Zimbabwe in Crisis: post-election, the struggle continues

Oct 31, 2018

400 x 250 Zimbabwe Congress of Trade Unions_Image Munashe ChokodzaThe Zimbabwe Congress of Trade Unions (ZCTU) is the central union federation of Zimbabwe and has been playing a leadership role in democratic civil society since 1981. Union Aid Abroad – APHEDA has been partnering with the ZCTU since 2000, starting with providing support for high impact occupational health and safety and HIV projects including education, policy and support for workers with HIV. In recent years, as the country was driven into political and economic crisis by Mugabe, Australian unions joined with other international unions in assisting ZCTU to continue campaigning to defend basic workers’ and democratic rights.

After the fall of a dictator, a new crisis emerges

In the last year, Zimbabwe has undergone a historic change. A military coup finally led to the end of the rule of President Mugabe in November 2017. The newly elected government of Emmerson Mnangagwa promised its people that it would avoid the country spiralling into turmoil. Yet the official unemployment rate is now 90% and millions of Zimbabwean working people remain outside the country.

People are queueing for days for fuel and food. Many workers are not getting paid. The new Zimbabwean bond notes, officially pegged to the American dollar, have crashed in value. Cholera is responsible for killing 52 people in a high-density suburb of Harare, due to broken water and sewerage infrastructures. And reports of police brutality at the hands of the Zimbabwe Republic Police (ZRP) are becoming more widespread as concerns grows about the heavy-handedness of the authorities against peaceful protest.

Workers and unionists beaten and arrested

On 11 October the Zimbabwean unions and other democratic organisations called for peaceful demonstrations about the economic crisis raising the issues of new tax measures that have seen the price of basic commodities skyrocket.

During the protests, dozens of ZCTU leaders were beaten and arrested. In a statement released on 12 October, ZCTU strongly condemned ‘the act of the police as it is contrary to the Constitution of Zimbabwe that gives workers the right to demonstrate peacefully.’ The persecution of ZCTU members is ongoing with Secretary General Japhet Moyo, President Peter Mustasa and five others set to appear in court at the end of October.

Advocating for workers’ rights in a time of crisis

Despite the economic and social crisis and against a backdrop of police brutality, ZCTU continue their important work campaigning for the rights of workers, including the empowerment of women, gender equality and equity in trade unions.

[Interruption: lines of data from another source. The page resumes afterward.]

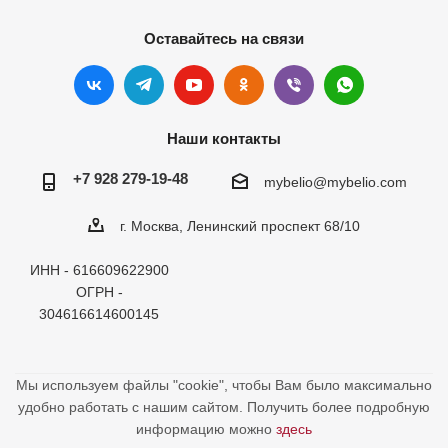
Оставайтесь на связи
Наши контакты
+7 928 279-19-48
mybelio@mybelio.com
г. Москва, Ленинский проспект 68/10
ИНН - 616609622900
ОГРН -
304616614600145
Мы используем файлы "cookie", чтобы Вам было максимально
удобно работать с нашим сайтом. Получить более подробную
информацию можно
здесь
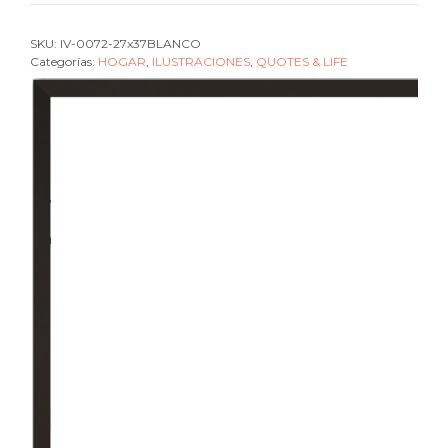
are
here
SKU:
IV-0072-27x37BLANCO
red
Categorías:
HOGAR
,
ILUSTRACIONES
,
QUOTES & LIFE
cantidad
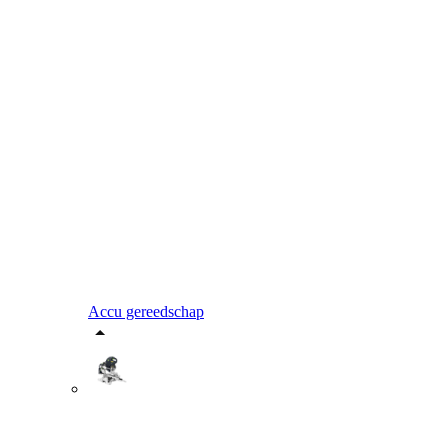
Accu gereedschap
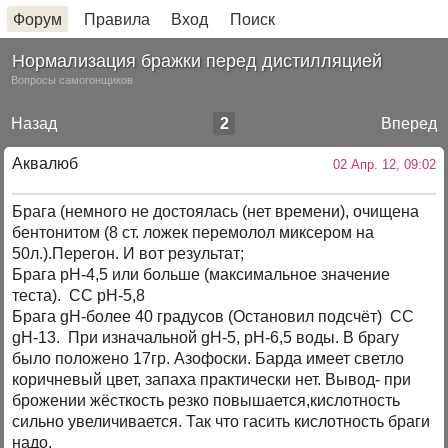
Форум
Правила
Вход
Поиск
Нормализация бражки перед дистилляцией
Вопросы самогонщиков
Назад
2
Вперед
Аквалюб
02 Апр. 12, 09:02
Брага (немного не достоялась (нет времени), очищена
бентонитом (8 ст. ложек перемолол миксером на
50л.).Перегон. И вот результат;
Брага pH-4,5 или больше (максимальное значение
теста). СС pH-5,8
Брага gH-более 40 градусов (Остановил подсчёт) СС
gH-13. При изначальной gH-5, pH-6,5 воды. В брагу
было положено 17гр. Азофоски. Барда имеет светло
коричневый цвет, запаха практически нет. Вывод- при
брожении жёсткость резко повышается,кислотность
сильно увеличивается. Так что гасить кислотность браги
надо.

ZCTU have also been forced to revisit their earlier campaigns to educate and support workers with HIV. In late October 2018, a self-proclaimed prophet, doctor and businessman, Walter Magaya, made claims that he had found a cure for HIV/AIDS and that his cure was scientifically proven. Magaya is the head of Prophetic Healing and Deliverance Ministries which boasts a satellite broadcast television station. There are over 1.4 million people living with HIV and AIDS in Zimbabwe and ZCTU have urged workers to protect themselves and their families from the use of medicines that have not been tested and verified.

 ‘To us, the struggle continues’ ZCTU – October 2018

 As the economy spirals further into crisis, Zimbabweans are lining up for food and sleeping in queues waiting for petrol. It is a country in desperate need of aid. Sadly, no one trusts that any resources will not be stolen by the ruling party elite and the struggle continues.

Union Aid Abroad – APHEDA with support from Australian unionists will continue to work with ZCTU on their worker’s rights advocacy campaign and express sincere solidarity for the difficult times ahead.